Writing about a topic is a deliberate, often slow, process. Something happens – perhaps of concern – but one may not address it immediately. A bit of waiting can be a sound response. Along the way, an original perspective may change, and a project grow larger (or smaller). See Steps for Blogging on a Policy or Proposal.
In November, I began thinking about the absence of some school board meetings on the City of Whitewater’s Vimeo page (https://vimeo.com/cityofwhitewater), a page that hosts both municipal public meetings, community events, and sporadically Whitewater Unified School District meeting videos. (Indeed, the WUSD website directs visitors via a link on http://www.wwusd.org/page/2459 to the city’s Vimeo page.)
Now readers may have heard, as I have, that in nearby Milton there are school board members who think other kinds of videos should take precedence over board-meeting videos. It’s a false choice: there’s room for all kinds of recordings.
In any event: open government recourse under Wisconsin law is an individual right; it does not matter if two, or twenty, or twenty-thousand think otherwise. One need not take a poll, hire POLCO, or even accept the opinion of office-holding polecats from Milton.
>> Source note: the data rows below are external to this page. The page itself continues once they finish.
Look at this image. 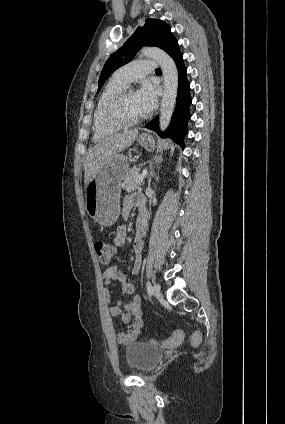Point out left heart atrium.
<instances>
[{"label":"left heart atrium","mask_w":285,"mask_h":424,"mask_svg":"<svg viewBox=\"0 0 285 424\" xmlns=\"http://www.w3.org/2000/svg\"><path fill=\"white\" fill-rule=\"evenodd\" d=\"M137 101L145 114L150 113L157 103V92L149 83L144 82L136 92Z\"/></svg>","instance_id":"1"}]
</instances>
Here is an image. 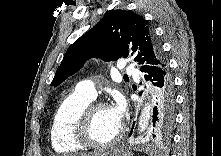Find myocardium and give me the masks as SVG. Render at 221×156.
<instances>
[{
    "mask_svg": "<svg viewBox=\"0 0 221 156\" xmlns=\"http://www.w3.org/2000/svg\"><path fill=\"white\" fill-rule=\"evenodd\" d=\"M108 107L104 102L91 101L80 112L74 125V138L77 143L82 147L104 149L115 145L123 136L124 128L120 125V128L116 135L107 142L99 143L94 141L90 136V125L93 115L99 108Z\"/></svg>",
    "mask_w": 221,
    "mask_h": 156,
    "instance_id": "obj_1",
    "label": "myocardium"
}]
</instances>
If a response depended only on recordings of school board meetings, one could request them through the Wisconsin’s Public Records Law Wis. Stats. §§ 19.31 – 19.39. If the district proved unwilling to make available regularly the video records of its school board, one could under Wisconsin’s Open Meetings Law Wis. Stats. §§ 19.81 – 19.98 see that those videos were privately recorded and then made available at FREE WHITEWATER.
Hannibal’s determination to cross the Alps during the Second Punic War is the subject of a famous, attributed remark. A more inclusive paraphrase in the plural, applying equally to any person’s recourse, is even better: ‘we will find a way or we shall make one’ (inveniemus viam aut faciemus).
While discussing this with others inside and outside Whitewater, someone kindly gave me a suggestion: why not compare the contents of existing videos with local accounts of the meetings? Perhaps one could develop a series of criteria to compare what happens at a meeting as recorded with how a others report it, item by item, meeting by meeting.
That’s a larger project, and larger still if, as someone else also suggested, one included both a good sample of school board and common council meetings.
My aim was low; others’ better suggestions raised that aim higher.
A project to obtain records (or record them if a public body retreats from its longstanding practice) is not the same as comparing video records with existing efforts. Not the same, but related. One can do both.
That will take a bit more time, and the working out of the right order of it all, but that doesn’t matter. I’m happily in Whitewater forever.